In the modern era of epidemiology, much thought and consideration of complex topics has yielded a rich theoretical and methodological foundation for researchers [20,56]. Our comments underscore their connection to practical considerations as the basis for valid epidemiology. In short, our work depends upon sound data, and we should not necessarily take for granted that current epidemiology training programs impart the knowledge and skills needed to manipulate complex study data prior to—and in some cases—post analysis [4]. Thus, we emphasize the importance of data literacy for students in epidemiology training programs. In fact, modern epidemiology may be more reflective of a computer and data scientist’s skillset than a physician’s mastery of medicine, contrary to the origin of our field.

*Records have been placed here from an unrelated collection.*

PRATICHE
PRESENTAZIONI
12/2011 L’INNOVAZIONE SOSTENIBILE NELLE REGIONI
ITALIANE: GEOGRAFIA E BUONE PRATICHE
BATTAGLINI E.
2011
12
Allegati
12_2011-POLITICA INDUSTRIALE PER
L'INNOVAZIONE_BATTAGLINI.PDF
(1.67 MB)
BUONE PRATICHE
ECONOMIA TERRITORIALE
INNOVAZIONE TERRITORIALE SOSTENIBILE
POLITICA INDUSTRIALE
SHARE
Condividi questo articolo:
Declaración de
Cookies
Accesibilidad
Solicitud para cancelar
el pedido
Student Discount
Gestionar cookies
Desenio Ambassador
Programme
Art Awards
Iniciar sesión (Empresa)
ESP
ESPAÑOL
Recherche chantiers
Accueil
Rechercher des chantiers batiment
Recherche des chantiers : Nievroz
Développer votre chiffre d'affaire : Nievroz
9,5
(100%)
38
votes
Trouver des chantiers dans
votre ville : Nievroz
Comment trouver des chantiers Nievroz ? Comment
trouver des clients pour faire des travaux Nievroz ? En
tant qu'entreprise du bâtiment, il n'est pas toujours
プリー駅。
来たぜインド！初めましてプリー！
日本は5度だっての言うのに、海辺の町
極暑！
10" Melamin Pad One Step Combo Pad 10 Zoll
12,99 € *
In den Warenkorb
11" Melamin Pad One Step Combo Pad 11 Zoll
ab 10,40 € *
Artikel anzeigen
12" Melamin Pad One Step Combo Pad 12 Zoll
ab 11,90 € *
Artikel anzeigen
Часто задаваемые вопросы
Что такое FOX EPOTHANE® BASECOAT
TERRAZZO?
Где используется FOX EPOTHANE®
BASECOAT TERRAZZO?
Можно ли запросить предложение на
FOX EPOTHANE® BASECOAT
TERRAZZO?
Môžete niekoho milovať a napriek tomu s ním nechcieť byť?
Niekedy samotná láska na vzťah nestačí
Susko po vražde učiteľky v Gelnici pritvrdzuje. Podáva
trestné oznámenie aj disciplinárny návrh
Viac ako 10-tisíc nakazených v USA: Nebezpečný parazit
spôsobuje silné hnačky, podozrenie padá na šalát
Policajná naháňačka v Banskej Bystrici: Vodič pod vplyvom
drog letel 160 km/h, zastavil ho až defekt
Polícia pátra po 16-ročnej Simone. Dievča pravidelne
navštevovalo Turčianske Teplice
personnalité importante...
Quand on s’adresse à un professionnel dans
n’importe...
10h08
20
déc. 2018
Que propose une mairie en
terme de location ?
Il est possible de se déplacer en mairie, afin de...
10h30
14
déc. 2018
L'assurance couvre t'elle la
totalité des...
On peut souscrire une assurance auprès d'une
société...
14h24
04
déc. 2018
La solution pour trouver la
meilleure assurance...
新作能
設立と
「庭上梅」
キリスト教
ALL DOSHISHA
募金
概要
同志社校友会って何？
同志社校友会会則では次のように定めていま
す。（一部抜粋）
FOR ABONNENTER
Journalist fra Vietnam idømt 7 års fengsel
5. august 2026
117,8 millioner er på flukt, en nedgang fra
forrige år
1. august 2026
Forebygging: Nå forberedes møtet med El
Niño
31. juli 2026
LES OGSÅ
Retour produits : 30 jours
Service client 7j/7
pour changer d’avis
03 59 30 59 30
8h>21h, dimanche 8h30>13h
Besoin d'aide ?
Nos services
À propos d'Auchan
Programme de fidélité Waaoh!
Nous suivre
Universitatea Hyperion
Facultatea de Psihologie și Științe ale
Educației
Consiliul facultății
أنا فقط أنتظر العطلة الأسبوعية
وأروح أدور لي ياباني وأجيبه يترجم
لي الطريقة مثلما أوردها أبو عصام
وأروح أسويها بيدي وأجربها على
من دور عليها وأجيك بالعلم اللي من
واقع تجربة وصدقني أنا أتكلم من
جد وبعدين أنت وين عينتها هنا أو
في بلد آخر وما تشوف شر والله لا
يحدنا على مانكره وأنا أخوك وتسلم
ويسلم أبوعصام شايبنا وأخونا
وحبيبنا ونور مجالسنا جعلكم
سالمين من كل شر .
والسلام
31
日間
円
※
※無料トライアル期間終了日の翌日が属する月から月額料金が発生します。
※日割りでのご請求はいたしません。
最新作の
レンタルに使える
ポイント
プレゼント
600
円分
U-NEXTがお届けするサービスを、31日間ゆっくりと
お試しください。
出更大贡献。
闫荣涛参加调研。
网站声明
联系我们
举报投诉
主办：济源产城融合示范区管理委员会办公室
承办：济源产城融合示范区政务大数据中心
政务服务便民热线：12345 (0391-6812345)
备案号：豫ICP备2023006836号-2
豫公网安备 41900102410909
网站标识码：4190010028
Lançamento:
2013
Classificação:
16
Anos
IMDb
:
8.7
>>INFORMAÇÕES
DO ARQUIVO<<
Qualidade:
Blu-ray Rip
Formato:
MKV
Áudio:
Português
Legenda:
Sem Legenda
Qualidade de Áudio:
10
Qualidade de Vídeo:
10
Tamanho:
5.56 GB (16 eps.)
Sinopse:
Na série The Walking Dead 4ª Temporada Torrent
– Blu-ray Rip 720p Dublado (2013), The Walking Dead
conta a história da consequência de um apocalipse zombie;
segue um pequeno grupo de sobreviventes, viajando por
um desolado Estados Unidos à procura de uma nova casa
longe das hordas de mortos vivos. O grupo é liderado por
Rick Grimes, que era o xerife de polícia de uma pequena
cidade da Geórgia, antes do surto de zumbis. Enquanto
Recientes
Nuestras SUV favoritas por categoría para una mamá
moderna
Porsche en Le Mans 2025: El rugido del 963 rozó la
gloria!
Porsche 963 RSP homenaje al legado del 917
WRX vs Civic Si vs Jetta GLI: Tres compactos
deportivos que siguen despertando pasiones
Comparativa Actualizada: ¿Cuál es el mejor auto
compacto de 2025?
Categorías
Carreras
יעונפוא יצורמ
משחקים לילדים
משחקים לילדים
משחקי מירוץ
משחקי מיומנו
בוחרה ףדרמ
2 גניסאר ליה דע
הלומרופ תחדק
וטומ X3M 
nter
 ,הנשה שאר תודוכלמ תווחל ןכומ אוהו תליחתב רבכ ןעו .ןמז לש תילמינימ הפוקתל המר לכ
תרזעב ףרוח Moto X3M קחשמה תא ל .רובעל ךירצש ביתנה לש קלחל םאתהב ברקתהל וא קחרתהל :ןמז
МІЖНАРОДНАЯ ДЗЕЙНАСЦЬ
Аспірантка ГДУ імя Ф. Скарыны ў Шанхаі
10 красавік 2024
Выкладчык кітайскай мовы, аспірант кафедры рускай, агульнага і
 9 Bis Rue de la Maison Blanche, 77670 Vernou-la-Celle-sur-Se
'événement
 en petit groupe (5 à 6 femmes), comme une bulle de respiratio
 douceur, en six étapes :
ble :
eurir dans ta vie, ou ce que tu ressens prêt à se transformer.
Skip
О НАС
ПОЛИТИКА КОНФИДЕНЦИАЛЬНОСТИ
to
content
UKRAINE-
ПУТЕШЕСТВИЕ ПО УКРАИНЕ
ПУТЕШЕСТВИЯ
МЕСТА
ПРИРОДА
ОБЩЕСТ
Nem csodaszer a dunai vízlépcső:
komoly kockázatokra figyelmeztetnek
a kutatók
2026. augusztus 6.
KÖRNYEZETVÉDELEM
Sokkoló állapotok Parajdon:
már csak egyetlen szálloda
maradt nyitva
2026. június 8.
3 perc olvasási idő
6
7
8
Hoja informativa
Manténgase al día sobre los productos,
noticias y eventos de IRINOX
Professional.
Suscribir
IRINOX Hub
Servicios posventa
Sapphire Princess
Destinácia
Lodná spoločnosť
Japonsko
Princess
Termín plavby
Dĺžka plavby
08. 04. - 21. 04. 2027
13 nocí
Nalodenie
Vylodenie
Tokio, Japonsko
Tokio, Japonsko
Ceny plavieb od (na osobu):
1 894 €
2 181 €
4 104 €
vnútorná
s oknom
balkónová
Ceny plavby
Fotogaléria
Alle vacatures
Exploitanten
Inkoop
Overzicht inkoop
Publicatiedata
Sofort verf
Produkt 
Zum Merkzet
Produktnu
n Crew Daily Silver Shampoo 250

The six practical considerations in Table 1 are not intended to be an exhaustive list. There are practical issues encountered at all stages of epidemiology: from asking an addressable public health question, to collecting data, to disseminating findings in an appropriate matter. The idealized research continuum many are taught may also conflict with real-world epidemiology, such as emergency public health responses during an outbreak, which may invoke some of the practical considerations in Table 1. We have focused our comments on the data aspect of epidemiologic research as opposed to the other, albeit equally important, facets such as the description of disease frequency that may provide salient information for understanding health disparities and risk factors. Additionally, epidemiologic data will always be imperfect, but not every data issue will lead to invalid inference. For example, in a study of thousands of individuals, a single duplicate record will have a negligible impact on the standard errors. In the case where selection or information bias is expected to substantially diminish the validity of results, analyses should reflect this uncertainty and investigators need to consider methods in bias analysis to compute bias-adjusted estimates to address systematic errors [2,36,37,57]. Through the case study, we illustrated how the analyst must think about such data concerns systematically, which, as a side benefit, can aid in the reproducibility of study findings [47]. Transparency in data and computing codes is one mechanism whereby others can vet the more practical issues of analysing data, for example, through a peer review process specific to research materials [49].

In summary, epidemiology is built upon sound theoretical reasoning, appropriate methodology, and valid data. The first two are well known; the third should not be taken for granted.